- Dates active: November 2025 – present
- Groups: Bamar People's Liberation Army; Karenni Nationalities Defence Force; Student Armed Force; Chin Brotherhood; People's Independence Army; Burma Liberation Democratic Front; 96 Soldiers PDF; Generation Z Army; Bamar Army; Force for Federal Democracy; Danu People's Liberation Front; Magway PDF; Mon State Revolutionary Force; National Liberation Army; Kalay Revolution Force; Pa-O National Defense Force; Sagaing PDF; Yaw Army; Yaw Defense Force;
- Active regions: Myanmar
- Ideology: Federalism
- Wars: the internal conflict in Myanmar

= Spring Revolution Alliance =

Military alliance in Myanmar

The Spring Revolution Alliance (SRA) is a coalition of rebel groups and ethnic armed organisations in Myanmar that spans across many regions. Initially, in May 2025, representatives from 7 groups conceived of a military alliance to reform command and coordination structures.
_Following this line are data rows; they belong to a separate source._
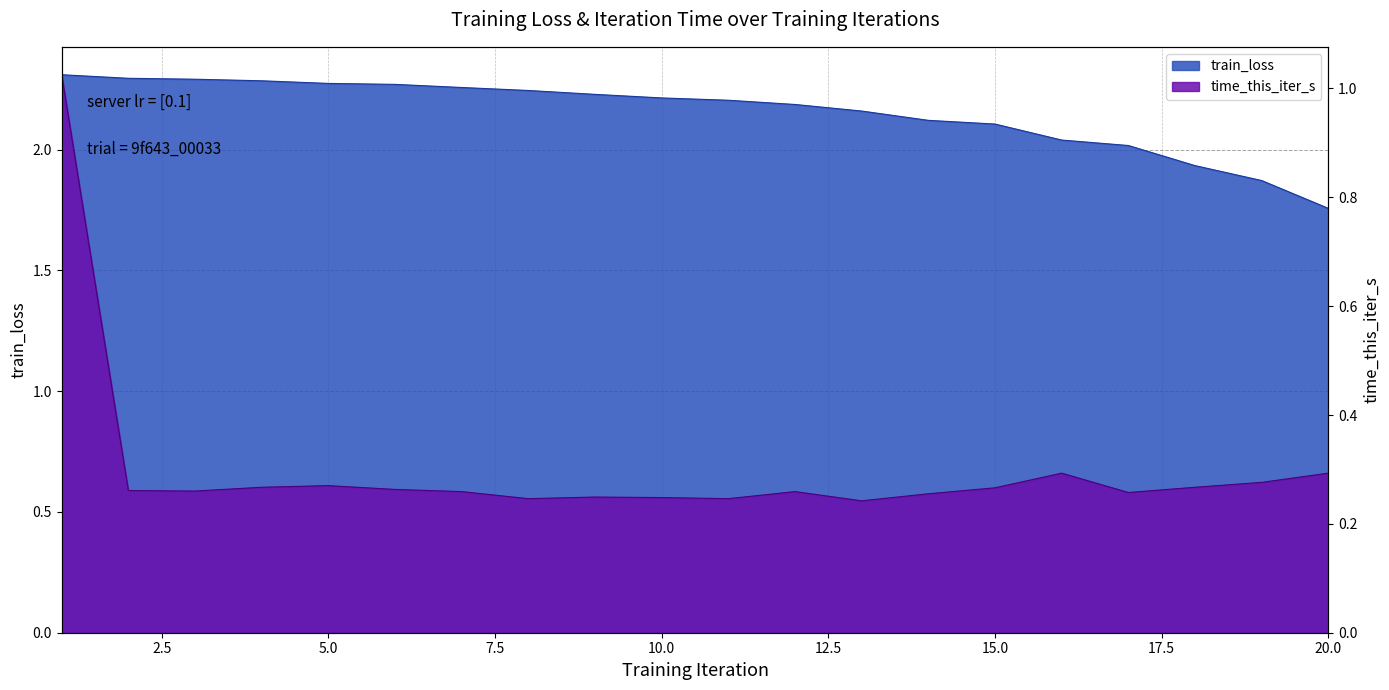

Reading left to right, what are all the values shown in this chart?

train_loss: 1=2.3	2=2.3	3=2.3	4=2.3	5=2.3	6=2.3	7=2.3	8=2.2	9=2.2	10=2.2	11=2.2	12=2.2	13=2.2	14=2.1	15=2.1	16=2.0	17=2.0	18=1.9	19=1.9	20=1.8
time_this_iter_s: 1=1.0	2=0.3	3=0.3	4=0.3	5=0.3	6=0.3	7=0.3	8=0.2	9=0.2	10=0.2	11=0.2	12=0.3	13=0.2	14=0.3	15=0.3	16=0.3	17=0.3	18=0.3	19=0.3	20=0.3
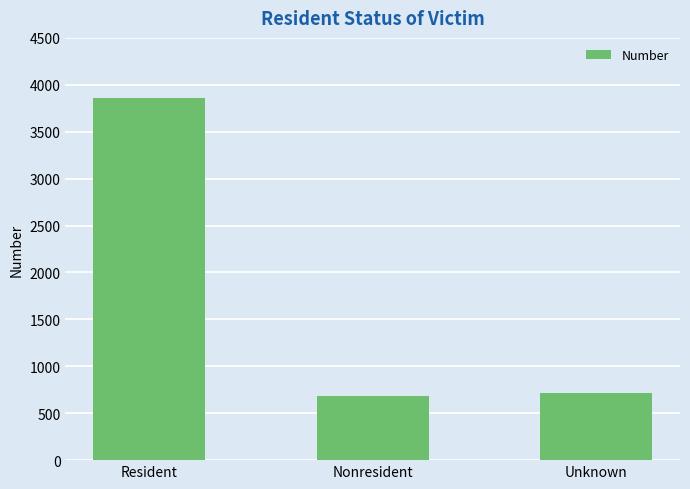

What is the label of the 3rd bar from the left?

Unknown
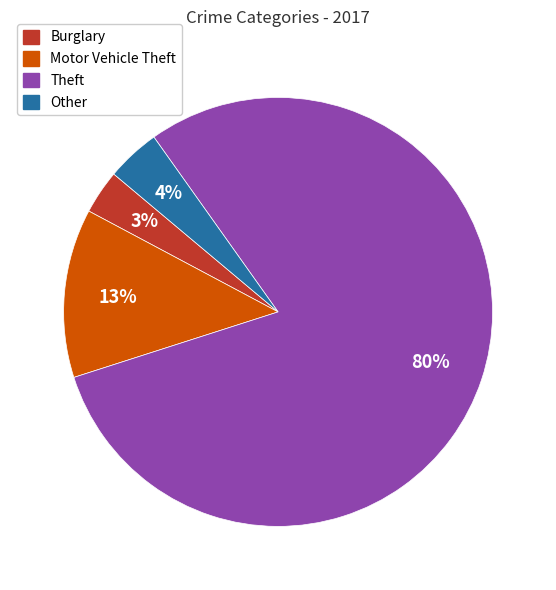

To the nearest percent, what is the average slice percentage?

25%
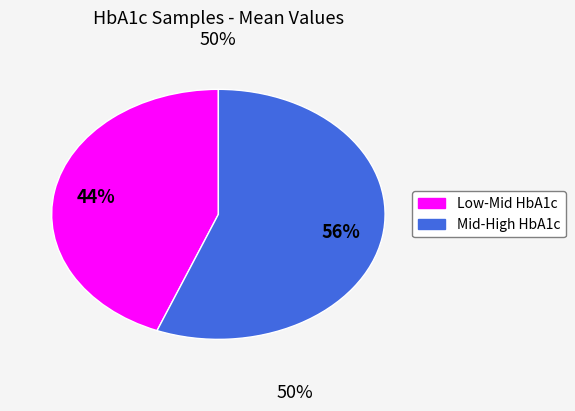

How many slices are in this pie chart?

2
A total of 14 groups then conducted a preliminary meeting on the first week of November 2025. After a conference that lasted from 21 November to 24 November, a total of 19 groups allied.

Leaders of the SRA claimed that the groups share a common goal of human rights, gender equality, and federalism; they also stated that talks are in progress to integrate more factions.

While the SRA is not under the command of the National Unity Government, the NUG welcomed the alliance and vowed collaboration.